Mission Trip Funds
What did I do to deserve this?
I’ve been asking myself that for two weeks. I’ve been blessed “above and beyond” (to quote Ephesians 3:20). But let me back up a minute…
Less than a month ago I kicked off a mission trip fundraising campaign. [original post here] What I didn’t mention in that post was the urgency. When I posted, I was $1,000 short of the deposit. I was $2,400 short for the entire trip. The deposit was due a week and a half from the date of that post.
In the next week I raised a total of $57 by selling pictures. I also learned a lot about my own heart. I don’t like asking for money (which I knew). I also don’t like selling stuff. Even to people that I know, even to people that have expressed an interest. I also can get discouraged about it pretty quickly. I’ve never been so close to a deadline with so little hope for making it. That wasn’t a good feeling. I’m often quick to doubt — even God — even knowing all the amazing things He has already done in my life. I was there. Fully.
On February 12th, something changed. I realized what was going on in my own heart. I was trying to control the situation instead of letting God work. I was almost becoming possessive about the pictures. At church that night I ran into a dear friend who always encourages me. He prays for me fervently, particularly while I’m on these trips. I gave him a photo. I didn’t even mention that I was fundraising. Then I gave another one to my pastor. Then another to a fellow missionary. I felt a weight lift. As I drove home, “The Voice of Truth” by Casting Crowns played. It was the first time I had truly heard it. I was almost shedding tears of joy.
The next day I shared all this with a friend. This guy is one of my absolute best friends. I can tell him anything, even unbelievable God stories. I hadn’t told him I was raising money, though. On that day, I wasn’t really sharing about that, only about the breakthrough. Only about the voice of truth and how I was finally listening to it. But he heard about the money. He knew I was still $943 short of the deposit that was due in three days. Later that day, he sent me a message. “David. This year you’ve got to trust a little deeper into the forest.” That’s kind of our code for “God’s got your back, just keep on trusting.” “Yep, I know. He’s got this. Thanks!”
He is light, breaking through
The next day I got an email from the church. Someone had anonymously donated money for my trip. Exceedingly and abundantly.
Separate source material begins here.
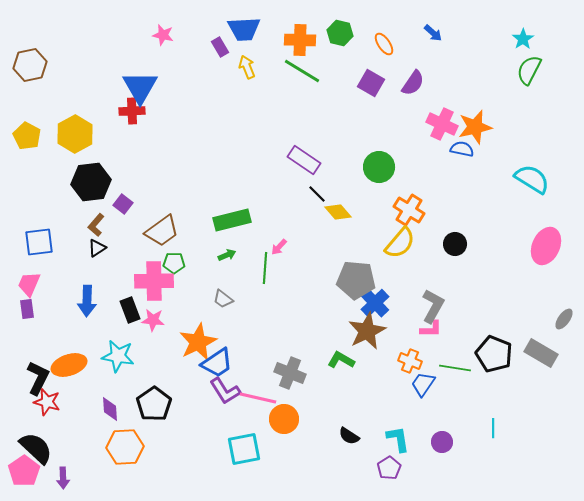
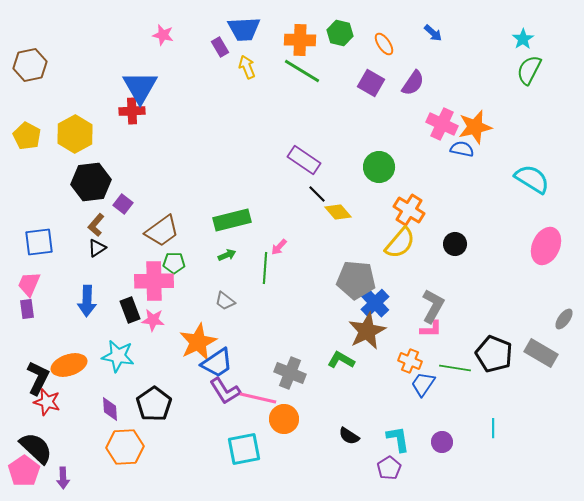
gray trapezoid at (223, 299): moved 2 px right, 2 px down
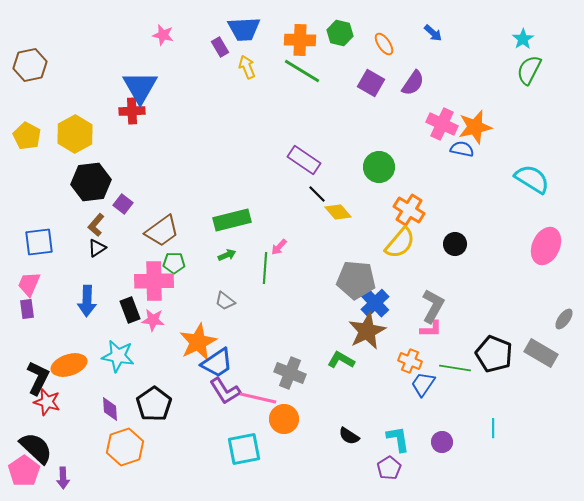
orange hexagon at (125, 447): rotated 15 degrees counterclockwise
More than I ever expected to happen. Just like that, my entire deposit was covered. I was blown away. I was completely at a loss for words. God is so good. So are His people. But the story doesn’t stop there…
Sunday at church, a dear friend handed me a check. Once again, I was humbled and in awe. The next week, I told my friend from the forest about what happened. He seemed a little nervous at first but loved the story. At the end he asked how much I had left to pay for the trip. I told him I had no idea. He said, “whatever it is, I’m covering it.” What? After he told me to trust deeper into the forest, God told him to do the same thing. He didn’t know if the amount would be $2,400 or $400 (and he didn’t know how he’d cover either amount) but he said yes to God, in faith.
In a span of 6 days I went from “maybe I’m not supposed to go this year” to “Wow, this trip is fully funded.” That’s a pretty amazing feeling. Yes, I feel humbled. Incredibly. A part of me wants to hide, knowing that I don’t deserve all this. But a much bigger part of me feels thankful and loved. I’m thankful that God shows his love for me in so many ways. It’s not just about the money, it’s about the incredible people he has woven into my life that continue to invest in me. Once again, not just in money, but in prayers, speaking truth, and faithful encouragement.
So is the fundraising over? No. I’d like my friend to pay as little as possible, of course. I’d love for his faith to be rewarded with his own “Paid in Full” experience. Plus, our church has committed to funding the construction of the new church. Also, we have quite a few other missionaries going with us that are still raising money. Once my trip is completely paid for, any additional money that comes in will either be distributed to the other missionaries or go to the construction costs of the new church.
Brazil, here I come!
What did I do to deserve this? Since I’ve found Christ that question comes up again and again. What did I do to even deserve His love? His companionship? Nothing.
None of this is about me.
It’s all about Him. I know I didn’t earn this. I know I couldn’t earn this. But I also know that God loves me immeasurably more than I could imagine, and this was one of the ways He has shown His heart to me.
One more thing…I’m going back to Brazil!